António Ponce de Leão
(Lisboa, 25-09-1891 – 11-06-1918)
António Cardoso Ponce de Leão foi autor de uma obra que, embora curta, é significativa para a compreensão dos movimentos modernistas que marcaram o início do século XX português.
Integrando a Sociedade de Amadores Dramáticos, contribuiu para a dramaturgia nacional com textos como Alma (1913, corredigido com Mário de Sá Carneiro), Venda e A onda (1915), que confrontam o pudor estabelecido em torno de temas como a sexualidade e exploram questões psicológicas de forma inovadora.
António Ponce de Leão, s.d, [Colóquio/Letras, nº34, novembro 1976, p.25]. |
Ponce de Leão, poeta e crítico que, com Mário Sá-Carneiro, partilhou a paixão pelo teatro, escreveu aos vinte anos a sua primeira peça, o ato único em verso O relógio do Sr. Cura (1901), “tão ingénuo de concepção como de factura” (REBELLO 1976: 27). Traduziu o texto de François de Curel Os fósseis (Les fossiles, 1892) com aquele poeta sensacionista de Orpheu, e no dia 3 de março de 1912, a Sociedade de Amadores Dramáticos – de que fazia parte – anunciava a montagem do seu drama em quatro atos Mentiras, a subir à cena juntamente com Amizade de Sá-Carneiro e Cabreira Júnior. Dois outros dramas originais O passado e A mãe dos nossos filhos (cujos manuscritos, como no caso de Mentiras, omitem as datas de redação) são fruto de colaborações, respetivamente com o ator Mário Duarte, animador da Sociedade de Amadores Dramáticos, e com Oliveira Moita. Sozinho, escreveu A onda (1915) e Venda (outro drama sem data). À exceção de A onda, redigida entre 25 de fevereiro e 3 de março de 1915, estreada no Teatro do Ginásio poucas semanas depois de a ter acabado (dia 27 de março) e impressa no mesmo ano, nenhuma dessas outras peças chegou a ser publicada ou representada.

------------------------------------------------

EXERCÍCIO BREVE 1:
Reproduz um trecho do texto sobre António Ponce de Leão: começa nas palavras "Integrando a Sociedade" e para depois de "de forma inovadora.".

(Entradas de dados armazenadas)
------------------------------------------------

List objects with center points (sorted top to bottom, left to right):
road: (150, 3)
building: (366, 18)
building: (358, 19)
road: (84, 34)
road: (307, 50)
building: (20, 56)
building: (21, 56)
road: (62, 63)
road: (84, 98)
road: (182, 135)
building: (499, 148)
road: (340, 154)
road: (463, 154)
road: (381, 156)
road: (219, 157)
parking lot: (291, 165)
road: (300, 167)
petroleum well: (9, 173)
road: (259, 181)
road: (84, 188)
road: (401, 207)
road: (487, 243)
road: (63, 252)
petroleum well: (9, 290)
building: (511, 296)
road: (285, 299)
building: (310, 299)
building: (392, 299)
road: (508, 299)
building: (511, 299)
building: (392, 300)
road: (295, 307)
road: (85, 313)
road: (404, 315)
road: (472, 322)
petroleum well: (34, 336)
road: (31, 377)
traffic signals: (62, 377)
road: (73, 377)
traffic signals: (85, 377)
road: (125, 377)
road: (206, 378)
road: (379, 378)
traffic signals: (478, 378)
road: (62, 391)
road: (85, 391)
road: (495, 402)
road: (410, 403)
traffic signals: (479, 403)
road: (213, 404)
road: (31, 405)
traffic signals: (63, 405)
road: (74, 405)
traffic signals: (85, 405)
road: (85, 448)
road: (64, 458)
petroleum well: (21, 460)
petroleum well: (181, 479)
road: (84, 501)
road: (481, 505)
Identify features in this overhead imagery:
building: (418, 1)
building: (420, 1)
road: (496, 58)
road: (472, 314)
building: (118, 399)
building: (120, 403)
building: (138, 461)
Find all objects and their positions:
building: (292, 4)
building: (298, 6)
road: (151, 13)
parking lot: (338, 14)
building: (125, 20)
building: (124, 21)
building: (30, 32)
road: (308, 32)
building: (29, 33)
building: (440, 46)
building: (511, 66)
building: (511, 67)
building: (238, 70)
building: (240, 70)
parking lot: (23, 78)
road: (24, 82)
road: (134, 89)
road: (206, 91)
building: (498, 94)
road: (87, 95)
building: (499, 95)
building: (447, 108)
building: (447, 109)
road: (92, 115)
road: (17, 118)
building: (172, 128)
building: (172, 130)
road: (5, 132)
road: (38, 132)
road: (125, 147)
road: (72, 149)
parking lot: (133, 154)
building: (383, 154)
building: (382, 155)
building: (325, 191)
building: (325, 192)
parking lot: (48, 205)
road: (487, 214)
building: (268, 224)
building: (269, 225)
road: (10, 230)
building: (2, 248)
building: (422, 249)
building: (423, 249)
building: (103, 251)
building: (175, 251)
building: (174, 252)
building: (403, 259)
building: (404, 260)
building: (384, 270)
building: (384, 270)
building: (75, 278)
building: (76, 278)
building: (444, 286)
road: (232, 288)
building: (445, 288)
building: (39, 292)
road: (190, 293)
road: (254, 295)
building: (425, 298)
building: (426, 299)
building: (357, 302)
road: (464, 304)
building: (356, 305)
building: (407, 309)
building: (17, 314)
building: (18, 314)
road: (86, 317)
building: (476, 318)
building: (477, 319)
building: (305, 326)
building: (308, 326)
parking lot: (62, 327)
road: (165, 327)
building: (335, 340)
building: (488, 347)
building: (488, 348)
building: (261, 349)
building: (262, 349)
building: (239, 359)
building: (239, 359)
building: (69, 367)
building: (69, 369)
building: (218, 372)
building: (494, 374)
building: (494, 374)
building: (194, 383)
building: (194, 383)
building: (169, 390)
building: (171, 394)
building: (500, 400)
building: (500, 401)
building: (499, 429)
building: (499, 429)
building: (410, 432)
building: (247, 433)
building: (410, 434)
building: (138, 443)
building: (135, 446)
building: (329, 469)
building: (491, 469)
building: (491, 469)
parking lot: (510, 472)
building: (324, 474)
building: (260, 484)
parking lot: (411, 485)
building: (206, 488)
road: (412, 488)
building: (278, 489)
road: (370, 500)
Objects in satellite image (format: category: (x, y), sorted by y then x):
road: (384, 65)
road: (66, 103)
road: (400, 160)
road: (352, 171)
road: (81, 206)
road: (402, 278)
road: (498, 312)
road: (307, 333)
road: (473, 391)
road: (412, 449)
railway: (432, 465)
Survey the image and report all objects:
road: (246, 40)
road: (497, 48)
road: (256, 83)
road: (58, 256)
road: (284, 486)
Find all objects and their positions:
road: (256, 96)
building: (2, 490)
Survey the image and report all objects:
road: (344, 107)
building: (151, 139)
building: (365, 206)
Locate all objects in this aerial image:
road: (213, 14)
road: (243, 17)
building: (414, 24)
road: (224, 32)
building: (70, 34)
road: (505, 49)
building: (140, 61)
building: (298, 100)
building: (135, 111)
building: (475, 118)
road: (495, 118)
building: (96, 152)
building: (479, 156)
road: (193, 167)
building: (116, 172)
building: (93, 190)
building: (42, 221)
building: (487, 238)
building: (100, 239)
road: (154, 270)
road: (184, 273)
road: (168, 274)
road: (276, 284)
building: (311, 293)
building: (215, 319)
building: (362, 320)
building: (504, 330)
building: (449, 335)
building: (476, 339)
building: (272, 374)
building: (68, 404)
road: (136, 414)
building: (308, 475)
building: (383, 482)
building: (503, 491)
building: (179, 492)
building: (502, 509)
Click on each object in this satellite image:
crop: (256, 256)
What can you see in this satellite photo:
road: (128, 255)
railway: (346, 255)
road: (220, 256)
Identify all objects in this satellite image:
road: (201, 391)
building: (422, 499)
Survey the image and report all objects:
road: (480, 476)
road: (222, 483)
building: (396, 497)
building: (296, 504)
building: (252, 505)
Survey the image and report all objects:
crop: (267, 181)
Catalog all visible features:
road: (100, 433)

------------------------------------------------

EXERCÍCIO BREVE 2:
Devolve sem alterações as linhas das entradas de dados armazenadas, desde o início até à linha que contém "road: (381, 156)", inclusive.

RESPOSTA AO EXERCÍCIO 1:
Integrando a Sociedade de Amadores Dramáticos, contribuiu para a dramaturgia nacional com textos como Alma (1913, corredigido com Mário de Sá Carneiro), Venda e A onda (1915), que confrontam o pudor estabelecido em torno de temas como a sexualidade e exploram questões psicológicas de forma inovadora.

RESPOSTA AO EXERCÍCIO 2:
List objects with center points (sorted top to bottom, left to right):
road: (150, 3)
building: (366, 18)
building: (358, 19)
road: (84, 34)
road: (307, 50)
building: (20, 56)
building: (21, 56)
road: (62, 63)
road: (84, 98)
road: (182, 135)
building: (499, 148)
road: (340, 154)
road: (463, 154)
road: (381, 156)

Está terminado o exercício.